A morte como empatia.


                Sempre que uma tragédia acomete a vida de alguém, que esta vida é apagada pela força da mesma tragédia, multiplicam-se homenagens e boas lembranças. Especialmente se a tragédia arrebata alguém que está de alguma forma, em evidência.
                Não há nada mais absurdo do que a morte e ainda assim, nada mais natural. O sequestro eterno de alguém cuja presença você contava como tão certa como o passar dos dias e das noites, reveste a morte de um quê de inaceitável.

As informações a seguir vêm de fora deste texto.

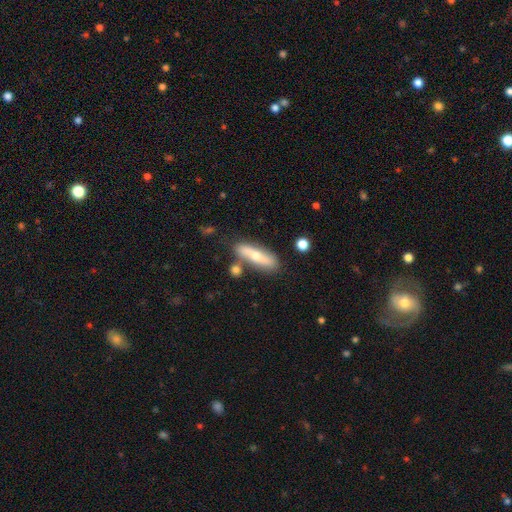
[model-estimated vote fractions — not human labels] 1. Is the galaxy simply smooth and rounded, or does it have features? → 52% smooth, 42% featured or disk, 6% star or artifact.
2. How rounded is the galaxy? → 69% cigar-shaped, 29% in between, 3% round.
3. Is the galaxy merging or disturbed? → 74% none, 14% minor disturbance, 9% merger, 4% major disturbance.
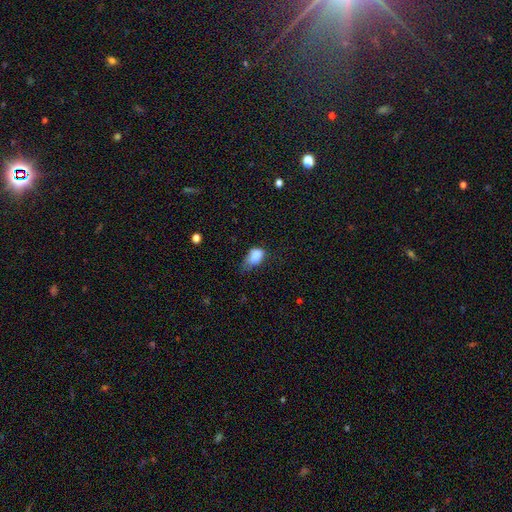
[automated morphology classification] Smooth or featured: smooth — 84% (star or artifact — 9%)
How rounded: in between — 84% (round — 14%)
Merging: minor disturbance — 45% (none — 27%)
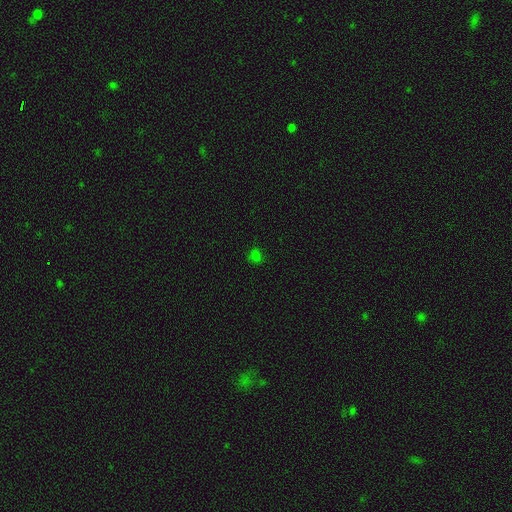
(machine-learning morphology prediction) type=smooth (70%); roundness=round (76%); merging=none (85%).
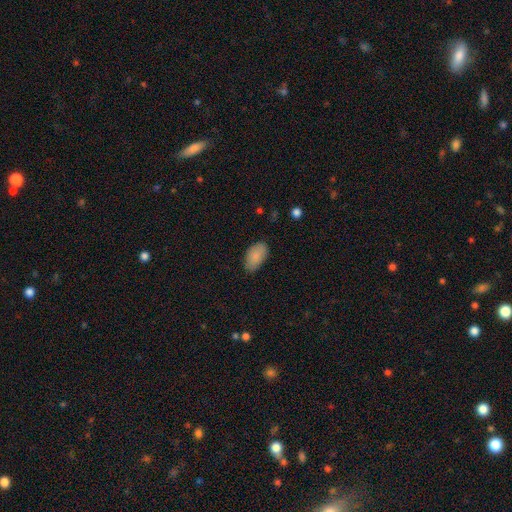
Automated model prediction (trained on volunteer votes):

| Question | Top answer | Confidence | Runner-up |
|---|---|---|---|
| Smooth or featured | smooth | 87% | star or artifact (7%) |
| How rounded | in between | 94% | round (4%) |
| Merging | none | 79% | minor disturbance (17%) |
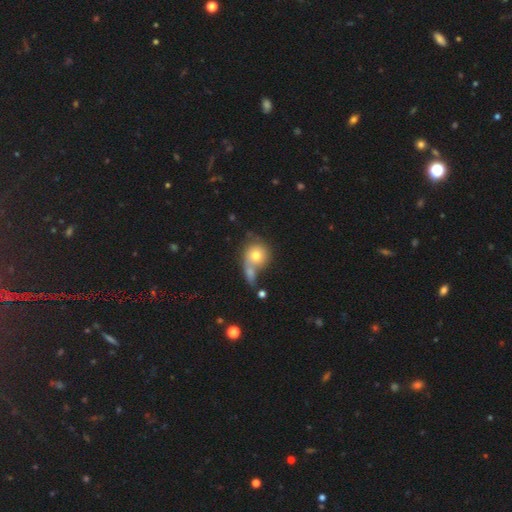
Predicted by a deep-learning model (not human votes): Q: Smooth or featured?
A: smooth (71%); runner-up: featured or disk (20%)
Q: How rounded?
A: round (82%); runner-up: in between (16%)
Q: Merging?
A: merger (46%); runner-up: none (32%)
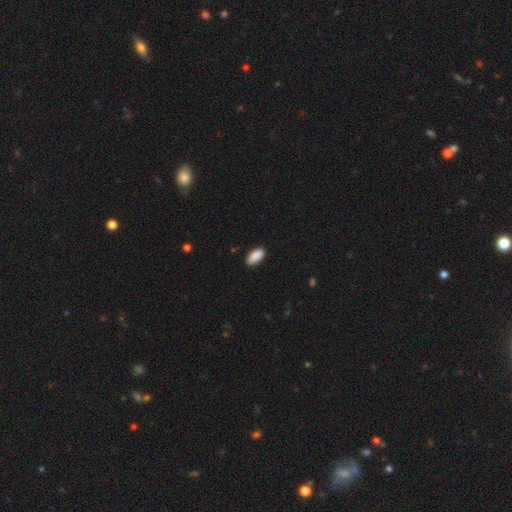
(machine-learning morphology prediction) smooth_or_featured: smooth (p=0.90) [alt: star or artifact p=0.06]
how_rounded: in between (p=0.93) [alt: cigar-shaped p=0.05]
merging: none (p=0.84) [alt: minor disturbance p=0.13]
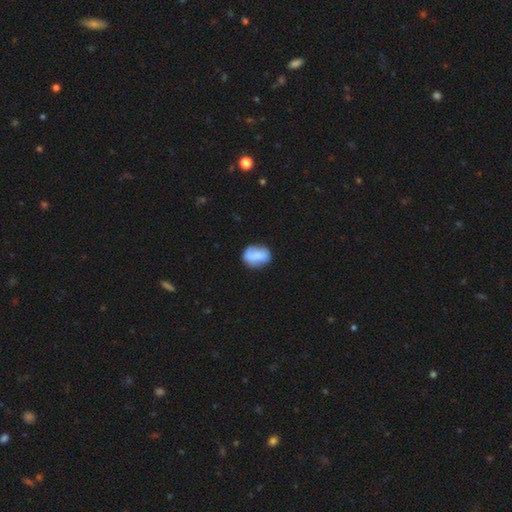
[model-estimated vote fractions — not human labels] smooth-or-featured: smooth: 72% | featured or disk: 20% | star or artifact: 7%
  how-rounded: in between: 71% | round: 27% | cigar-shaped: 3%
  merging: none: 66% | minor disturbance: 24% | major disturbance: 6% | merger: 4%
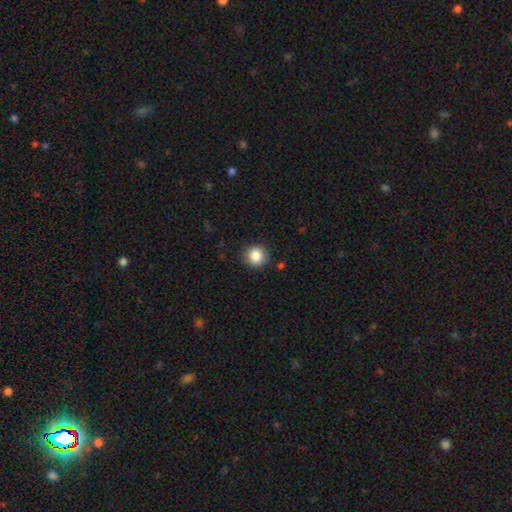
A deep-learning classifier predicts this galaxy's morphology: Smooth or featured? smooth (86%)
How rounded? round (89%)
Merging? none (88%)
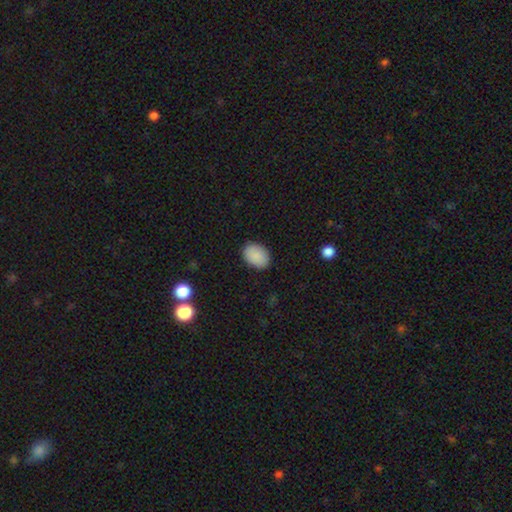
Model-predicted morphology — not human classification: This is clearly a smooth galaxy (89%). How rounded: likely in between (80%). Merging: clearly none (88%).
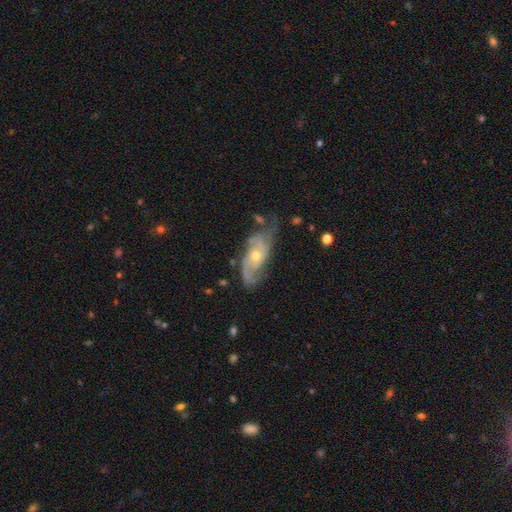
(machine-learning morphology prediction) smooth-or-featured: featured or disk: 84% | smooth: 10% | star or artifact: 6%
  disk-edge-on: no: 92% | yes: 8%
    bar: no: 70% | weak: 25% | strong: 5%
    has-spiral-arms: yes: 94% | no: 6%
      spiral-winding: medium: 44% | tight: 37% | loose: 19%
      spiral-arm-count: 2: 46% | can't tell: 21% | 3: 20% | 4: 5% | 1: 4% | more than 4: 3%
    bulge-size: moderate: 52% | small: 44% | large: 2% | none: 1% | dominant: 1%
  merging: none: 59% | minor disturbance: 25% | major disturbance: 12% | merger: 3%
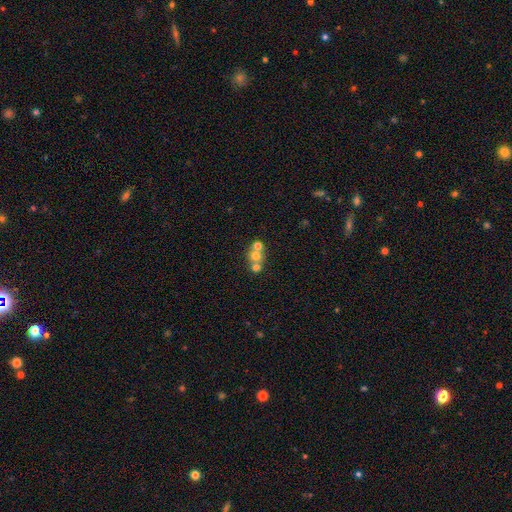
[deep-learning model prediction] The model was most divided on "merging": merger: 55%, none: 36%, minor disturbance: 6%, major disturbance: 3%. More confident: how rounded — round (79%); smooth or featured — smooth (62%).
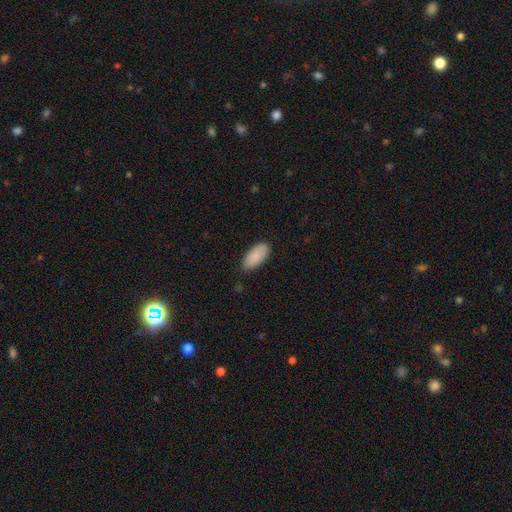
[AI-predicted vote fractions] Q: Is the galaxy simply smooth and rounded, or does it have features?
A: smooth — 89%.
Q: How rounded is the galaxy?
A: in between — 93%.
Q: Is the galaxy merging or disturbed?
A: none — 84%.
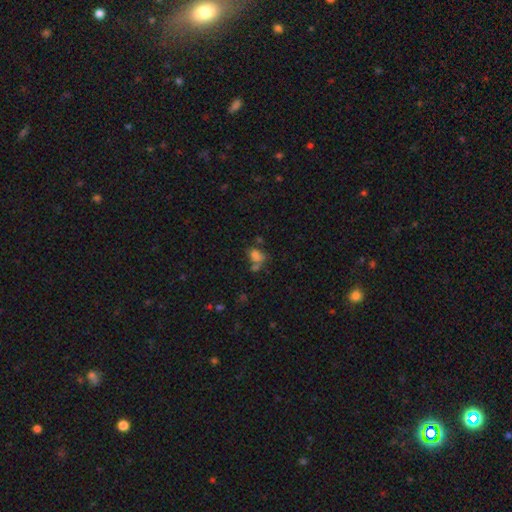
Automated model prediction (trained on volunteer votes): Q: Smooth or featured?
A: smooth (66%); runner-up: star or artifact (19%)
Q: How rounded?
A: in between (69%); runner-up: round (28%)
Q: Merging?
A: merger (42%); runner-up: none (34%)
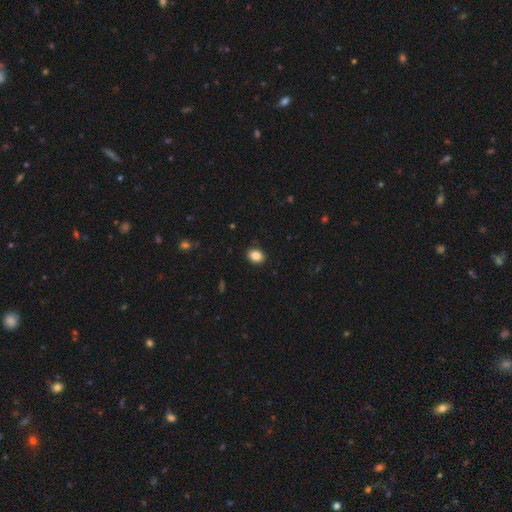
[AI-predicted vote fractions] The model was most divided on "how rounded": in between: 61%, round: 38%, cigar-shaped: 1%. More confident: merging — none (89%); smooth or featured — smooth (87%).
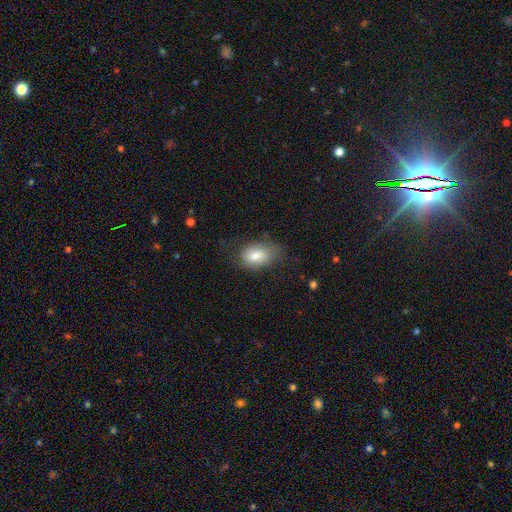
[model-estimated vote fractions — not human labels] Q: Smooth or featured?
A: smooth (79%); runner-up: featured or disk (13%)
Q: How rounded?
A: in between (87%); runner-up: round (12%)
Q: Merging?
A: none (64%); runner-up: minor disturbance (25%)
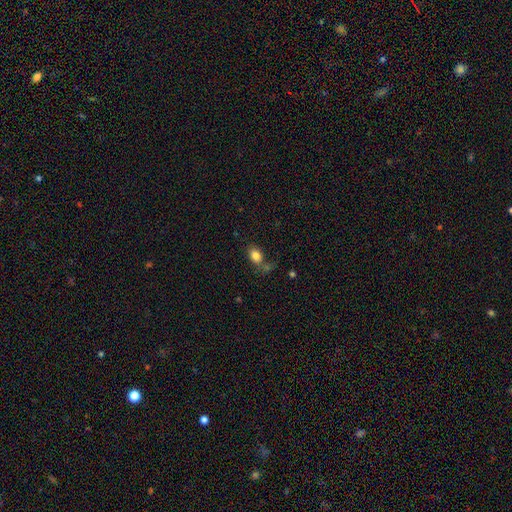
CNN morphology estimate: smooth-or-featured: smooth: 83% | star or artifact: 10% | featured or disk: 8%
  how-rounded: in between: 76% | round: 23% | cigar-shaped: 2%
  merging: none: 60% | minor disturbance: 17% | merger: 15% | major disturbance: 8%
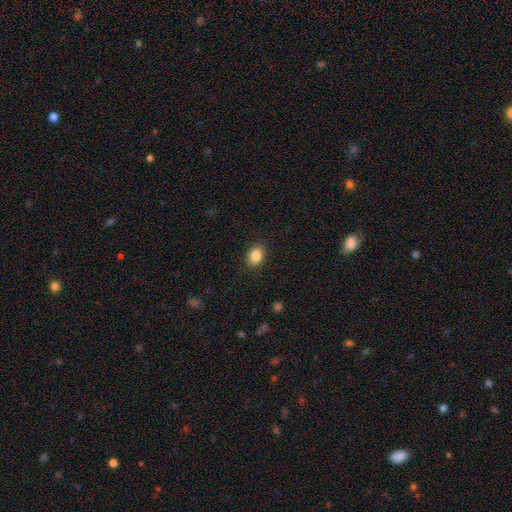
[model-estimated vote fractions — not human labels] Morphology: type=smooth (86%); roundness=in between (69%); merging=none (88%).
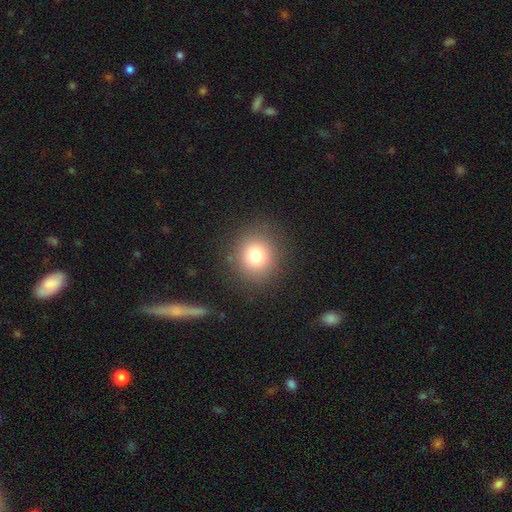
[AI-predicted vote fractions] A smooth galaxy with no disk features (78%) that is round (83%).

Vote fractions:
- Smooth or featured? smooth: 78% / star or artifact: 13% / featured or disk: 9%
- How rounded? round: 83% / in between: 16% / cigar-shaped: 1%
- Merging? none: 87% / minor disturbance: 8% / major disturbance: 4% / merger: 1%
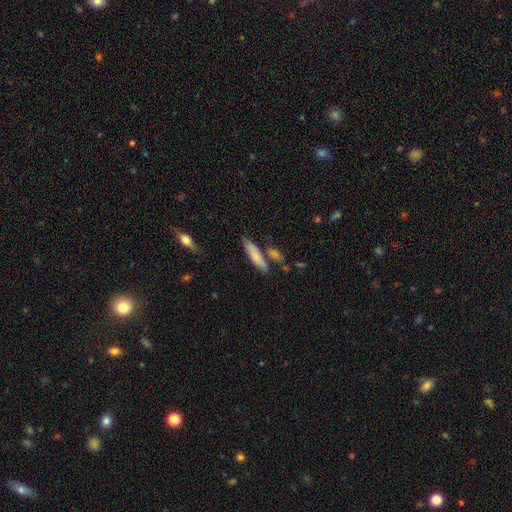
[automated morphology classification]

Um dia a pessoa caminha a seu lado, têm planos, expectativas, frustrações, obrigações, contas atrasadas, irritações com a burocracia crescente, vontade de tomar um café pra ajudar a ficar acordada e abraça todos os pequenos dramas das preocupações rotineiras. De repente, de uma hora pra outra, tantas vezes sem aviso prévio ou nada que prepare para isso, essa mesma pessoa já não existe mais. Seus planos e intenções vão com ela, relegados a não existirem em nenhum mundo se não o virtual mundo das mentes humanas. É absurdo que a qualquer momento, alguém com que estava ali, presente, seguindo a sua vida, seja de repente privado da vida terrestre. Também é tão natural quanto e a passagem do tempo.
                Quando alguém morre, a ausência que deixa é, por muito tempo, como uma presença sufocante. Sentir saudades, querer prestar homenagens e lembrar das pessoas nos melhores termos possíveis é importante nesse momento – um luto necessário.       
                A morte é a mais eficaz e dolorosa forma de provocar empatia entre os homens. Toda fortaleza e imponência de reis, grandes ícones e pessoas cuja existência consideramos por vezes tão mais relevantes do que as nossas  - todas elas se unem a nós em pé de igualdade, diante da angústia e do sentimento de absurdo acerca do não viver mais. Todos os seres humanos, sem exceção, compartilham de um destino comum em direção à morte. As incertezas e a urgência de vida que essa constatação provoca, nos humaniza diante de nós mesmos e de todos os outros. O medo da morte é igual para todos. Ainda que cada um escolha uma diferente  filosofia, religião, ou ciência para aliviar, atrasar, ou aceitar o inevitável. A condição humana é perecível e não vejo como pode ser negativo se sensibilizar pela fragilidade do outro. Isso nada mais é do que o reconhecimento da nossa própria fragilidade. Da frugalidade da vida, que é pra todos.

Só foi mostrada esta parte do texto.